Cumprir o acordo é regra obrigatória
Ao aderir à Lei do Superendividamento, o consumidor assume um compromisso formal. Depois que o nome é retirado dos cadastros de inadimplentes, não é permitido voltar a consumir de forma descontrolada nem deixar de pagar o que foi repactuado. O descumprimento do acordo leva o caso diretamente à Justiça, sem margem para nova discussão. O pedido parte do próprio devedor, que declara ter condições reais de cumprir o plano aprovado.

Educação financeira acompanha todo o processo
A reorganização não termina com a assinatura do acordo. A educação financeira é parte essencial do plano. O consumidor passa a entender como distribuir a renda, controlar despesas fixas e evitar novas dívidas. Em muitos casos, há acompanhamento contínuo, com orientação para dúvidas do dia a dia, justamente para evitar recaídas e um endividamento ainda maior.
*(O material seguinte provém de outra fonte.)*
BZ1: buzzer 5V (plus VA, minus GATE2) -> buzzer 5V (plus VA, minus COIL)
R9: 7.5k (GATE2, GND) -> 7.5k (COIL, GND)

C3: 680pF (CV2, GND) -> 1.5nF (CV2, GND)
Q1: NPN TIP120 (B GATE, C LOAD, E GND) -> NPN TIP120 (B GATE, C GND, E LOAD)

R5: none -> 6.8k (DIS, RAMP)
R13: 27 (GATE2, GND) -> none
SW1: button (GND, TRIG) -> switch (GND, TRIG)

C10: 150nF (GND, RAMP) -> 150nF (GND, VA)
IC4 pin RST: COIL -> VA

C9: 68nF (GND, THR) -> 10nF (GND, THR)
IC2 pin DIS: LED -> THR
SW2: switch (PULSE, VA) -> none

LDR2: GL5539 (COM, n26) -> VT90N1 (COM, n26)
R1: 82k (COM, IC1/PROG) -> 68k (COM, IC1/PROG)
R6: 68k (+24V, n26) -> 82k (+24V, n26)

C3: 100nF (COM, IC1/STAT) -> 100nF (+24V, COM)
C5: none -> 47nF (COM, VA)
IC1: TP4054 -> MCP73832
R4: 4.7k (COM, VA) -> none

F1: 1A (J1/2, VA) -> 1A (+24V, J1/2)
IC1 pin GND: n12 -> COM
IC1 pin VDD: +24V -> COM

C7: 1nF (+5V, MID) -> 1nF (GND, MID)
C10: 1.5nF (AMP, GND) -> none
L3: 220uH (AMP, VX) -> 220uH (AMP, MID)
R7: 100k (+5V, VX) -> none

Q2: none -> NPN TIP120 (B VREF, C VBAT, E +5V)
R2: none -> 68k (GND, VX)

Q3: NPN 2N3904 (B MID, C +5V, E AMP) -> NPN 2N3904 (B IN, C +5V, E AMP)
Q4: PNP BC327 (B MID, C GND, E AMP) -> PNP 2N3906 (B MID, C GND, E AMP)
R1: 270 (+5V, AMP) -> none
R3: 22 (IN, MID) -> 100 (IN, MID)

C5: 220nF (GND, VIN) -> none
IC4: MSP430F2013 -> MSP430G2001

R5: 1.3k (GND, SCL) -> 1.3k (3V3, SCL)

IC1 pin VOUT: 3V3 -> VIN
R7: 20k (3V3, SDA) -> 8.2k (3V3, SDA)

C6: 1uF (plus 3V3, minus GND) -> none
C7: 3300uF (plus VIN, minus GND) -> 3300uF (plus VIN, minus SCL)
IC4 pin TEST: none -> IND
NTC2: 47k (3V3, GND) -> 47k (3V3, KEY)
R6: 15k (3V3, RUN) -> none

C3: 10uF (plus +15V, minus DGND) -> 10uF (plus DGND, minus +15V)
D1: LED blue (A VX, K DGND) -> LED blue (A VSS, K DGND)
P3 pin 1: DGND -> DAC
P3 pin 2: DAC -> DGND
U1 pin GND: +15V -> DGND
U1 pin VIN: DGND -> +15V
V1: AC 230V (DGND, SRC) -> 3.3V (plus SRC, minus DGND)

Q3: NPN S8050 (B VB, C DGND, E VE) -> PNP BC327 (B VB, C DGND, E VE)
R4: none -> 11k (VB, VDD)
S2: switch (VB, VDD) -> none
Responsabilidade protege a economia e os empregos
O crédito é concedido com base na boa-fé. Quando há inadimplência em massa, todo o mercado sente os efeitos. O aumento do número de devedores compromete a economia local, reduz o consumo e pode afetar até a manutenção de empregos. Por isso, o equilíbrio financeiro do consumidor também tem impacto social.

Mulheres e idosos entre os mais afetados
Dados e atendimentos práticos mostram que mulheres e idosos figuram entre os grupos mais endividados em algumas regiões. Entre mulheres, o consumo emocional e a compra por impulso aparecem como fatores recorrentes. Já os idosos enfrentam problemas graves com empréstimos consignados, muitas vezes contratados sem plena compreensão ou até por terceiros, como familiares.

Fraudes e abusos contra idosos preocupam
Há casos em que benefícios são comprometidos por empréstimos feitos de forma indevida em terminais bancários ou por uso irregular do cartão por parentes. Em situações mais graves, surgem relatos de coação e ameaça. Quando identificadas, essas práticas podem ser investigadas e contestadas, com pedidos de cancelamento dos débitos.

Mínimo existencial é preservado no plano
Durante a vigência do acordo, a renda do consumidor é parcialmente comprometida, geralmente entre 30% e 45%, conforme cada caso. O objetivo é garantir o pagamento das dívidas sem comprometer despesas básicas, preservando o chamado mínimo existencial e a dignidade financeira do devedor.